REQUIRED ACTION: Return every line from the records below with the string "field".

DATA TO EXAMINE:

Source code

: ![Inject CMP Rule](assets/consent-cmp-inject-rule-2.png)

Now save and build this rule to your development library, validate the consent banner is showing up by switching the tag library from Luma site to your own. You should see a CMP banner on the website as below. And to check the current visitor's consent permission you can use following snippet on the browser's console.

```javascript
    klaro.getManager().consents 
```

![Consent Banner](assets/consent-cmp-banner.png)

* * *

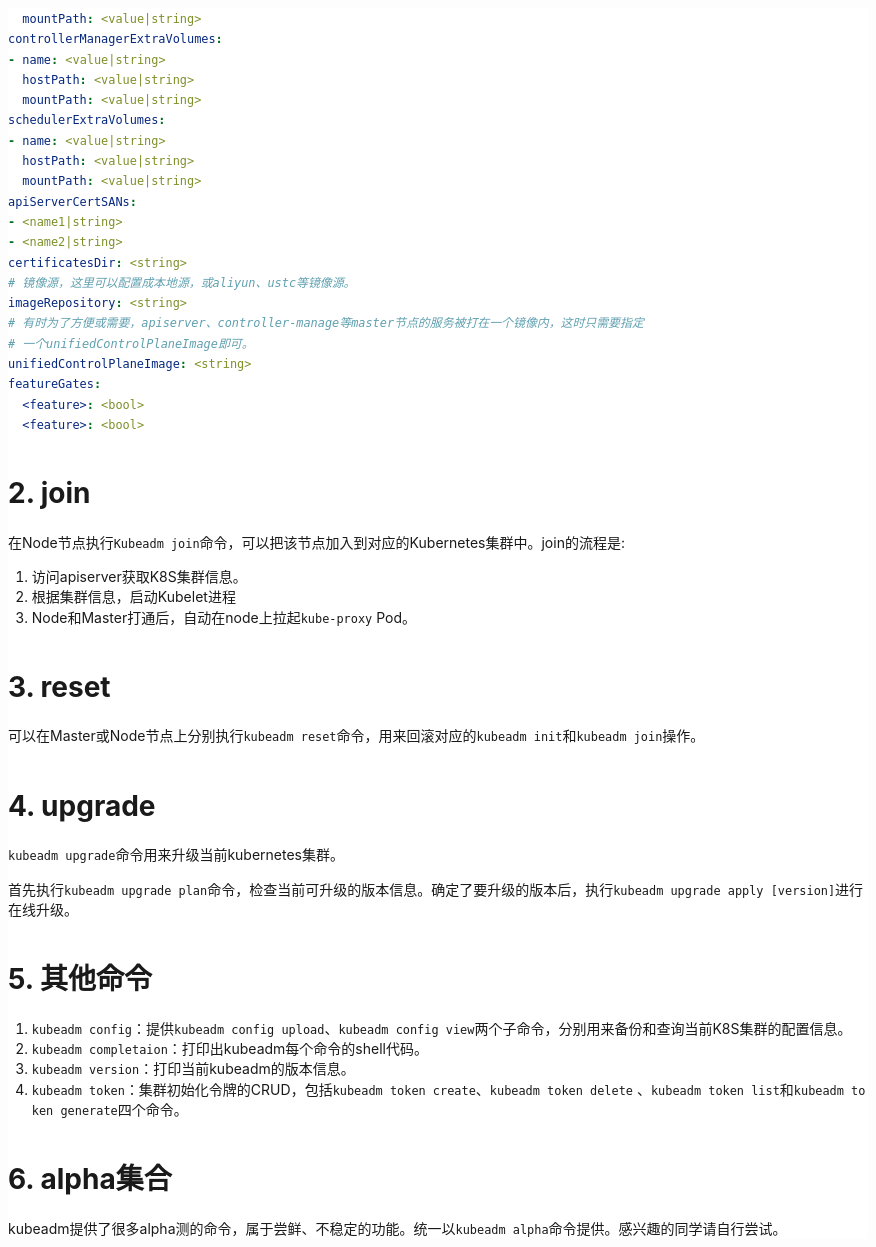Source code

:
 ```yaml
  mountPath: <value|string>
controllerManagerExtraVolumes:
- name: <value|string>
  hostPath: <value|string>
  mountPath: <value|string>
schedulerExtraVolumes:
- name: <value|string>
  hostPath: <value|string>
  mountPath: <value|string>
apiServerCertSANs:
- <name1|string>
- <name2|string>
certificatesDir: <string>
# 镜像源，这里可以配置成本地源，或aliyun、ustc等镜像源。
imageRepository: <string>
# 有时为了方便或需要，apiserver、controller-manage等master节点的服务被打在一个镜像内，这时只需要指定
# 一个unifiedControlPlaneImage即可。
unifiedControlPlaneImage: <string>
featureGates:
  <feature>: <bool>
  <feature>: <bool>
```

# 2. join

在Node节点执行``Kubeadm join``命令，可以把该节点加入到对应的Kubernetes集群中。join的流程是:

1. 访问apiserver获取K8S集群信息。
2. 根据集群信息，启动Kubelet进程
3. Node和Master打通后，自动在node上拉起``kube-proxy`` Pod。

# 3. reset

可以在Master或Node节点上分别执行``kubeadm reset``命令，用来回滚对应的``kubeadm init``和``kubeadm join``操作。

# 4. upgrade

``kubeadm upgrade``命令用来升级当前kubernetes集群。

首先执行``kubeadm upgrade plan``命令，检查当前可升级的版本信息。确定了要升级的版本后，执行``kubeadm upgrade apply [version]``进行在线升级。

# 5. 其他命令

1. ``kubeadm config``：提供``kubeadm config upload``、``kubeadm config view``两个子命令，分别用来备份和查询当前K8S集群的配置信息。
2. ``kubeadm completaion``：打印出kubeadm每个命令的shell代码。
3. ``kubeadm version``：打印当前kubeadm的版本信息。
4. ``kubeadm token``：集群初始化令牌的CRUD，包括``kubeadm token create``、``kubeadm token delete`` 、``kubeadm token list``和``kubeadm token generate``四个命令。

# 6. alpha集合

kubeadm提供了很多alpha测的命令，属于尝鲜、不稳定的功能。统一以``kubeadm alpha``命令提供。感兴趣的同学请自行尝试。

==

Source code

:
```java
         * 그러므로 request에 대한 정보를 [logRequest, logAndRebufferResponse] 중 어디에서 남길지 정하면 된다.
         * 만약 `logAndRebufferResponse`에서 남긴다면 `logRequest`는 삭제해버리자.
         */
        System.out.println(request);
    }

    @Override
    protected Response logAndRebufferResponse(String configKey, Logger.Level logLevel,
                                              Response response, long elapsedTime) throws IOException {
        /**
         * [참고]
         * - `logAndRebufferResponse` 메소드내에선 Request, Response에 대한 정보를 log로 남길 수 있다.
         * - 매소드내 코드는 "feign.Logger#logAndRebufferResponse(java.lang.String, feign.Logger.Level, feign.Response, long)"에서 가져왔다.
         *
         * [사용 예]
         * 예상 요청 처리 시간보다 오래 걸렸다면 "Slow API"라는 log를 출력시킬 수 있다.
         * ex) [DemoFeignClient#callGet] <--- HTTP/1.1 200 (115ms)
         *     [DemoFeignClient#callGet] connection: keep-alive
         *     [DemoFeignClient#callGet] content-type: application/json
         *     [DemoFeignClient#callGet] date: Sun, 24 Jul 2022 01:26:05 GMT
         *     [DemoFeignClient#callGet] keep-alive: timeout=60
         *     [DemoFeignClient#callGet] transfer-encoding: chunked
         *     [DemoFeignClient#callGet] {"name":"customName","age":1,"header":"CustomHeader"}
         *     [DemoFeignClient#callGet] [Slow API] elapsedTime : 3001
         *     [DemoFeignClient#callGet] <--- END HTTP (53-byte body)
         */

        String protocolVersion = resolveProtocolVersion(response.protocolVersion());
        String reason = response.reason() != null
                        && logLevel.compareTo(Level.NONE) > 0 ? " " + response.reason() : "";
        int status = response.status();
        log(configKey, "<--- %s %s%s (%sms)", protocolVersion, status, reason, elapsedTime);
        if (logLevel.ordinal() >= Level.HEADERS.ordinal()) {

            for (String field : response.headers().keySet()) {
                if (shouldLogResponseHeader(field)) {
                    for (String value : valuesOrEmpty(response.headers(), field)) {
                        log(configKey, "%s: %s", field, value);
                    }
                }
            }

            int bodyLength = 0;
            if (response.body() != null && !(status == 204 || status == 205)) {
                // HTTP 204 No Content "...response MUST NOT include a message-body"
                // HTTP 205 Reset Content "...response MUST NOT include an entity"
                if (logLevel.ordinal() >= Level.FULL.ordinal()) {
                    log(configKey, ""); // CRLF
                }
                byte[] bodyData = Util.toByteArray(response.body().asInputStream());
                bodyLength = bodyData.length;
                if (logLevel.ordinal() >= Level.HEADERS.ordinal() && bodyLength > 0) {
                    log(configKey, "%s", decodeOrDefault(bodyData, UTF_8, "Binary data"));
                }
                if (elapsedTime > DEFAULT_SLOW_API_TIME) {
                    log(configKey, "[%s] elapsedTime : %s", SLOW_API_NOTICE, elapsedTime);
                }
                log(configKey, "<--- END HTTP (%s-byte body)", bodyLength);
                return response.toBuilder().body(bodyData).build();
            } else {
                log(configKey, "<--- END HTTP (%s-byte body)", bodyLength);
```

EXERCISE RESULT:
            for (String field : response.headers().keySet()) {
                if (shouldLogResponseHeader(field)) {
                    for (String value : valuesOrEmpty(response.headers(), field)) {
                        log(configKey, "%s: %s", field, value);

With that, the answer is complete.